- **WORK TO BE COMPLETED**: In full and without alteration, print the records below, minus any images.

---

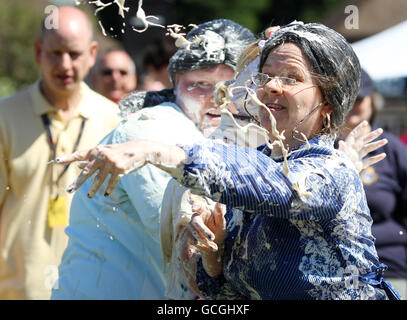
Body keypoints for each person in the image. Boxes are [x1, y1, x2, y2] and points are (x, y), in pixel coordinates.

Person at [56, 22, 402, 300]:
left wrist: (158, 152)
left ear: (327, 102)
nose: (271, 88)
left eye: (291, 78)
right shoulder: (248, 161)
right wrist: (214, 256)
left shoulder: (328, 170)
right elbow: (222, 295)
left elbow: (280, 185)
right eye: (265, 76)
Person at [50, 19, 256, 300]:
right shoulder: (150, 128)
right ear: (176, 84)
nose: (216, 99)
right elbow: (189, 252)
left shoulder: (227, 137)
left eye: (230, 85)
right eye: (201, 84)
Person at [0, 6, 120, 300]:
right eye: (55, 53)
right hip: (18, 288)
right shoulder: (5, 116)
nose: (65, 65)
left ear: (92, 54)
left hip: (94, 286)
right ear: (38, 51)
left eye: (75, 54)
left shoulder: (113, 119)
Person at [339, 69, 407, 299]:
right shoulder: (320, 149)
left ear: (373, 102)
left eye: (359, 98)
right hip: (337, 268)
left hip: (390, 263)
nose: (353, 105)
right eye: (347, 98)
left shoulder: (391, 148)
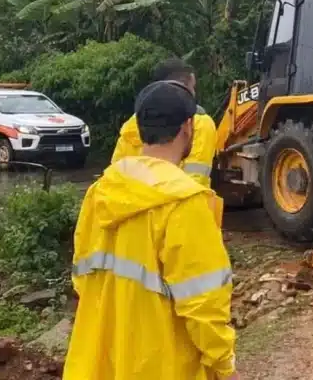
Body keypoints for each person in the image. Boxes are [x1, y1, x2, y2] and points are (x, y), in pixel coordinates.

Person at [63, 81, 240, 380]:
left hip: (99, 363)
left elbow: (82, 280)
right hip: (161, 366)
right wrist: (225, 367)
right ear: (187, 127)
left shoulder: (100, 192)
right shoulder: (184, 203)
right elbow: (204, 306)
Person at [111, 58, 217, 188]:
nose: (194, 93)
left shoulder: (134, 121)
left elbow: (116, 173)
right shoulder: (200, 122)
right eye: (192, 87)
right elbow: (195, 180)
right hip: (183, 204)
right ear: (182, 88)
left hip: (129, 203)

---

- **TASK ANSWER**:
Body keypoints for each person in the image. Boxes are [x1, y1, x2, y2] and points are (x, y), in pixel coordinates.

Person at [56, 22, 402, 300]:
left wrist: (158, 152)
left ear: (327, 102)
nose: (271, 88)
left eye: (291, 78)
right shoulder: (248, 161)
right wrist: (214, 256)
left shoulder: (328, 170)
right elbow: (222, 295)
left elbow: (280, 185)
right eye: (265, 76)
Person at [50, 19, 256, 300]:
right shoulder: (150, 128)
right ear: (176, 84)
nose: (216, 99)
right elbow: (189, 252)
left shoulder: (227, 137)
left eye: (230, 85)
right eye: (201, 84)
Person at [0, 6, 120, 300]:
right eye: (55, 53)
right hip: (18, 288)
right shoulder: (5, 116)
nose: (65, 65)
left ear: (92, 54)
left hip: (94, 286)
right ear: (38, 51)
left eye: (75, 54)
left shoulder: (113, 119)
Person at [339, 69, 407, 299]:
right shoulder: (320, 149)
left ear: (373, 102)
left eye: (359, 98)
right hip: (337, 268)
left hip: (390, 263)
nose: (353, 105)
right eye: (347, 98)
left shoulder: (391, 148)
Body keypoints for each person in the image. Boxes are [x1, y1, x2, y2] and points are (x, y), in pixel coordinates.

Person at [63, 81, 240, 380]:
left hip: (99, 363)
left elbow: (82, 280)
right hip: (161, 366)
right wrist: (225, 367)
right ear: (187, 127)
left shoulder: (100, 192)
right shoulder: (184, 203)
right elbow: (204, 306)
Person at [111, 58, 217, 188]:
nose: (194, 93)
left shoulder: (134, 121)
left elbow: (116, 173)
right shoulder: (200, 122)
right eye: (192, 87)
right elbow: (195, 180)
right hip: (183, 204)
right ear: (182, 88)
left hip: (129, 203)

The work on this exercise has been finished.